Banjul (Gambia) (AFP) - The United States said Tuesday it welcomed the Gambia's decision to release relatives of the ringleaders of a failed coup, but voiced concern over a journalist allegedly abducted by the secret police.

The west African nation said last week it had freed 12 of the mutineers' relatives who had been arrested in the days following the December attack on the presidential palace.

But it made no mention of Alagie Ceesay, the manager of the Banjul-based Teranga FM radio station, who is thought to have been in the custody of the National Intelligence Agency (NIA) since July 17.

The US State Department said in a statement released through its embassy in Banjul it welcomed the decision "to release, after a lengthy period of detention without charge, family members of the December 30, 2014 coup plotters."

But it called on President Yahya Jammeh to release all prisoners held unlawfully without charge, adding that the United States was "deeply concerned" about Ceesay's whereabouts.

No member of the Gambian government or security forces has commented on Ceesay's disappearance or the reasons for his alleged abduction but there is no suggestion that it is connected to the coup plot.

A member of Ceesay's family, fearing reprisals and speaking on condition of anonymity, told AFP the journalist had been missing since he was picked up on July 17 by unidentified men in a car.

He had only been released days earlier following an 11-day abduction which family members and rights groups blamed on the NIA, accusing the intelligence agency of torturing the journalist.

State Department spokesman John Kirby urged Jammeh's government to return Ceesay to his family and investigate both disappearances.

"We are worried because Alagie was weak and traumatised when he was released on July 13 by the NIA," a source at Teranga FM told AFP.

"He was suffering from continuous diarrhoea and had to see a doctor for a checkup.

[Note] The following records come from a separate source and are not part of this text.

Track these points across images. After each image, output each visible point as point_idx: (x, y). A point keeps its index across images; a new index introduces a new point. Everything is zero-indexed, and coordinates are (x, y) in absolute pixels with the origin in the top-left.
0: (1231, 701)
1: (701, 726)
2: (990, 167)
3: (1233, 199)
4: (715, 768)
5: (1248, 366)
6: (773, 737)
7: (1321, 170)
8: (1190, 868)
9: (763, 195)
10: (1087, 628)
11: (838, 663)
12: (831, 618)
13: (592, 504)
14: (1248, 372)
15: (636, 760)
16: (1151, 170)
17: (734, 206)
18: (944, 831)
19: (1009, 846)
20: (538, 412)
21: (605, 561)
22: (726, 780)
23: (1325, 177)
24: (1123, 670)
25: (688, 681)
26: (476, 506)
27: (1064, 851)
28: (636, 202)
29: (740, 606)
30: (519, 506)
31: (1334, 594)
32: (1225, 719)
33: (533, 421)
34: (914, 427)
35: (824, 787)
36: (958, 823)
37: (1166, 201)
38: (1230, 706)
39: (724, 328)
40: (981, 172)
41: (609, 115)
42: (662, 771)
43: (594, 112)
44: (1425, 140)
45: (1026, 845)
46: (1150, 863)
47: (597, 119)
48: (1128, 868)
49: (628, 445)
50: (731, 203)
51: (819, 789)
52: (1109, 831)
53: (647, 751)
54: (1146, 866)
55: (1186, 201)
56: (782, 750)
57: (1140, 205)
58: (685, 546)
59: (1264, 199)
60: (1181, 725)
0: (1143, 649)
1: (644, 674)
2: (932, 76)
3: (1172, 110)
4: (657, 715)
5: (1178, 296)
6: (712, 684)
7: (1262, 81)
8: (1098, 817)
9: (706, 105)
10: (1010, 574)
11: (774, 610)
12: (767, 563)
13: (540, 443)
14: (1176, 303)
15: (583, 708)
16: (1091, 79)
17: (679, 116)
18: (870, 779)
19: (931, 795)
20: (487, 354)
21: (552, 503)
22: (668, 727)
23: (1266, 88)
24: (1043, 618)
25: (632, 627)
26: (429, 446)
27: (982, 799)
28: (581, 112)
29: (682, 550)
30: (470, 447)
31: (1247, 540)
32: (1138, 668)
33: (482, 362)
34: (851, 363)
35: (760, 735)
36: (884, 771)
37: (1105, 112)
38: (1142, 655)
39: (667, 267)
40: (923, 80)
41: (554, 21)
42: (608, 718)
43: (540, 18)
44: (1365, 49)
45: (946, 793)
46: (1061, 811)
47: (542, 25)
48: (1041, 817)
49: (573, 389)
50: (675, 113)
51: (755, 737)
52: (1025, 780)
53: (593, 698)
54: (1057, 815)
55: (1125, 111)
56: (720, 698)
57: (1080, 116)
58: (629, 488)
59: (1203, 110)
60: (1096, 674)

Even though he had plasters pasted on his forehead and neck, he would not explain what happened to him."

Ceesay's first brush with the security services came when he arrested and questioned by police when the Gambian authorities shut Teranga FM for several days in January.

Jammeh has ruled the thin sliver of a country that straddles the River Gambia with an iron fist since seizing power in 1994 and is regularly accused of rights abuses and repression of the media.